Saturday, November 19, 2011

Evergreen and floating libraries

HOW do we covet?

Hannibal Lecter, that fastidious cannibal, memorably said in “The Silence of the Lambs” that people learn to covet what they see.

In my case, reading undoes me.

These past weeks, two emails stand out in my inbox. One informed me that the Ateneo Press Bookshop is holding a Christmas book sale from Nov. 14 to Dec. 15 at the Ateneo campus in Quezon City.

My former student Joy also wrote that the Logos Hope, tagged as the “world’s largest floating book fair,” is due to visit Cebu in January and February 2012.

Not only will coffee, tea and Christmas cookies come free with browsing at the Ateneo Christmas sale, this university press is known for the excellence of its publications.

According to a press release, the Logos Hope is the sister ship of M. V. Doulos. Since 2009 was the Doulos’s last stopover in Cebu, I’m looking forward to losing my way around the Logos Hope’s over 5,000 titles.

Covetousness is fairly simple to fill when it’s just about one person’s desire. How does one sate an entire public system famished for reading?

Given the timing and reduced rates of these two book fairs, are public school librarians taking advantage to buy new titles or order more copies of the staples and classics?

Unlike private schools, public education has greater constraints in resources and processes. Yet, if a library stops acquiring new books and other references, it will come to assume, in this age of exploding information, the relevance of the rotary dial telephone or typewriter: a modern oddity that’s both funny and sad.

Yet, despite public mispriorities and mazelike bureaucracy, there’s hope that books find their way to public school students and teachers.

Many book lovers are as generous as they are voracious in their reading. Not for them the self-absorption of the collector. Some like Edna give back to schools in whose libraries they explored the ludic magic of opening a book and disappearing into other worlds.

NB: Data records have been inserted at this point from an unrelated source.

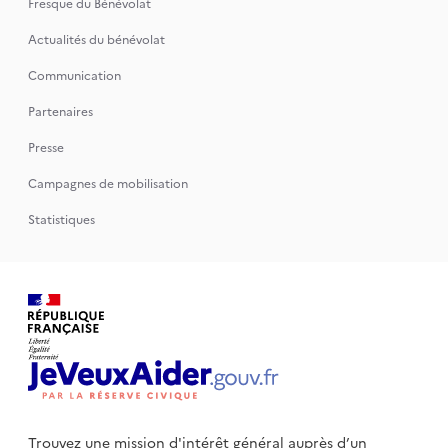
Fresque du Bénévolat
Actualités du bénévolat
Communication
Partenaires
Presse
Campagnes de mobilisation
Statistiques
Trouvez une mission d'intérêt général auprès d’un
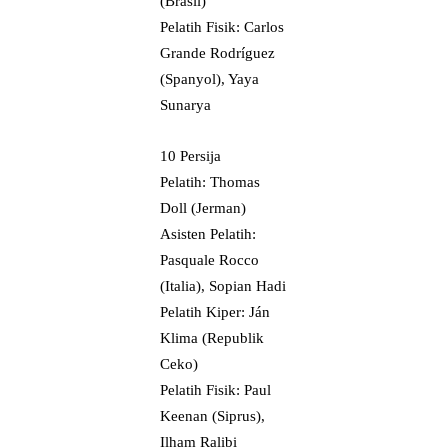
(Brasil)
Pelatih Fisik: Carlos
Grande Rodríguez
(Spanyol), Yaya
Sunarya
10 Persija
Pelatih: Thomas
Doll (Jerman)
Asisten Pelatih:
Pasquale Rocco
(Italia), Sopian Hadi
Pelatih Kiper: Ján
Klima (Republik
Ceko)
Pelatih Fisik: Paul
Keenan (Siprus),
Ilham Ralibi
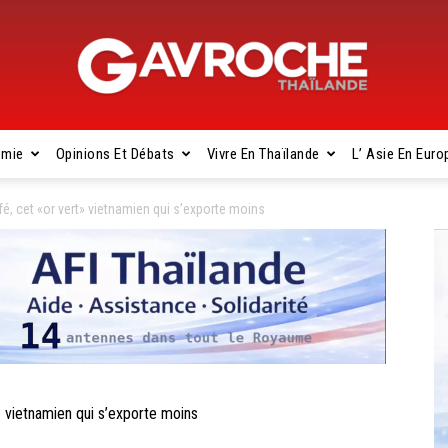
omie
Opinions Et Débats
Vivre En Thaïlande
L’ Asie En Euro
Gavroche
, cet «or vert» vietnamien qui s’exporte moins
Thaïlande
vietnamien qui s’exporte moins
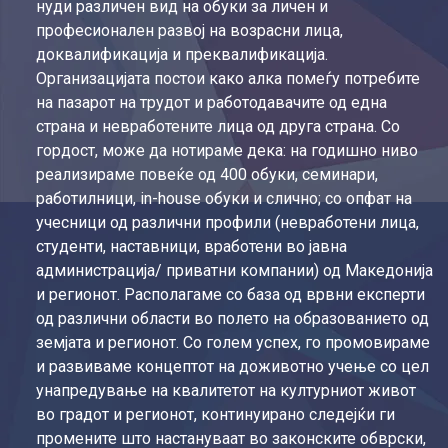
нуди различен вид на обуки за личен и
професионален развој на возрасни лица,
доквалификација и преквалификација.
Организацијата постои како алка помеѓу потребите
на пазарот на трудот и работодавачите од една
страна и невработените лица од друга страна. Со
гордост, може да нотираме дека: на годишно ниво
реализираме повеќе од 400 обуки, семинари,
работилници, in-house обуки и слично; со опфат на
учесници од различни профили (невработени лица,
студенти, наставници, вработени во јавна
администрација/ приватни компании) од Македонија
и регионот. Располагаме со база од врвни експерти
од различни области во полето на образованието од
земјата и регионот. Со голем успех, го промовираме
и развиваме концептот на доживотно учење со цел
унапредување на квалитетот на културниот живот
во градот и регионот, континуирано следејќи ги
промените што настануваат во законските обврски,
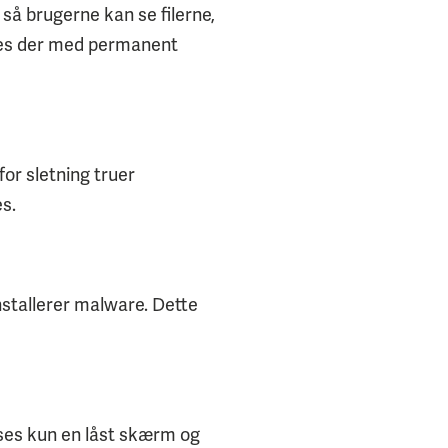
så brugerne kan se filerne,
rues der med permanent
or sletning truer
s.
nstallerer malware. Dette
ises kun en låst skærm og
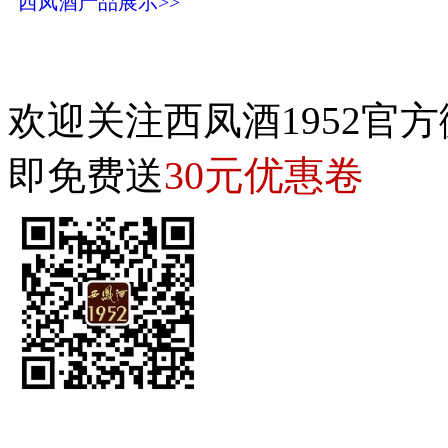
西凤酒产品展示>>
欢迎关注西凤酒1952官方
30元优惠卷
即免费送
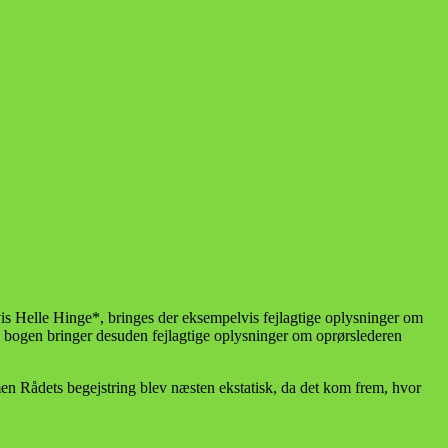
n vis Helle Hinge*, bringes der eksempelvis fejlagtige oplysninger om
g bogen bringer desuden fejlagtige oplysninger om oprørslederen
men Rådets begejstring blev næsten ekstatisk, da det kom frem, hvor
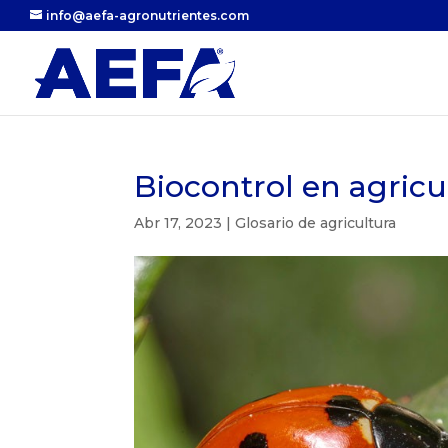
info@aefa-agronutrientes.com
Biocontrol en agricu
Abr 17, 2023
|
Glosario de agricultura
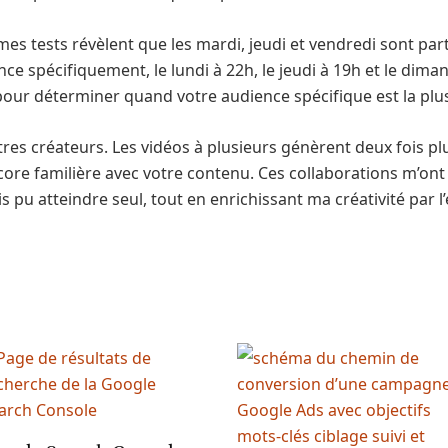
s tests révèlent que les mardi, jeudi et vendredi sont part
e spécifiquement, le lundi à 22h, le jeudi à 19h et le dima
k pour déterminer quand votre audience spécifique est la plu
autres créateurs. Les vidéos à plusieurs génèrent deux fois
ncore familière avec votre contenu. Ces collaborations m’o
 pu atteindre seul, tout en enrichissant ma créativité par l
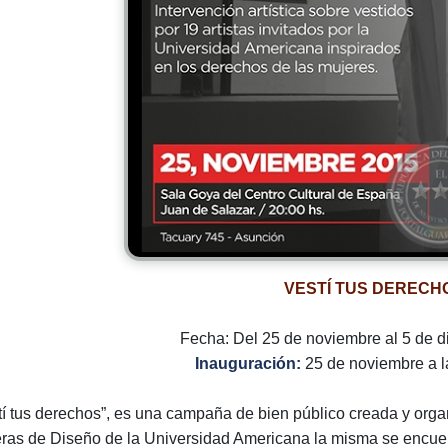
VESTÍ TUS DERECH
Fecha: Del 25 de noviembre al 5 de 
Inauguración:
25 de noviembre a l
tí tus derechos”, es una campaña de bien público creada y orga
eras de Diseño de la Universidad Americana la misma se encue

While updating a school library they support, Edna’s family donated the previous collection to Tsinelas Association, Inc. To keep students in school, this non-government organization raises funds through book fairs, such as “Their Books 4,” which is now on its last day at Ayala Center Cebu.

When her niece outgrew her Nancy Drews, fellow writer Melanie asked around and also selected Tsinelas to be the conduit for several boxes of books, keepsakes of a well-read girlhood.

One of the recipients of a Tsinelas grant to start a reading center was the Valencia Elementary School in upland Alegria, south of Cebu. A dedicated head teacher and a parents-teachers association willing to construct shelves and attend reading appreciation talks more than made up for the expenses of transporting books, some sourced from outside the country.

Book donors do not just meet the numbers but also recognize the importance of including storybooks, fiction, poetry. The public school system has barely funds for textbooks but any book lover knows that when one picks up a book not to study but to enjoy and escape, that is when reading takes hold, not just for the moment but for a lifetime.

“Spontaneous pleasure reading (ludic reading) deserves attention for at least two reasons,” writes Victor Nell. “It is an important goal of reading instruction, and it offers rewards that are powerful enough… to sustain reading for long periods...”

One quiet afternoon in the faculty room, I sat down to prepare a syllabus incorporating creative nonfiction. I left behind academia when I lost myself in literary journalism, memoirs and personal essays. Such ludic excursion is impossible in the desert of state-funded libraries.

Fortunately, for UP Cebu, Carol Ediza-Marin of Illinois remembered the school where she once taught. She sent all the programs boxes of books. That quiet afternoon spent among her books refreshes for me why we read: to enjoy, to share, to breathe.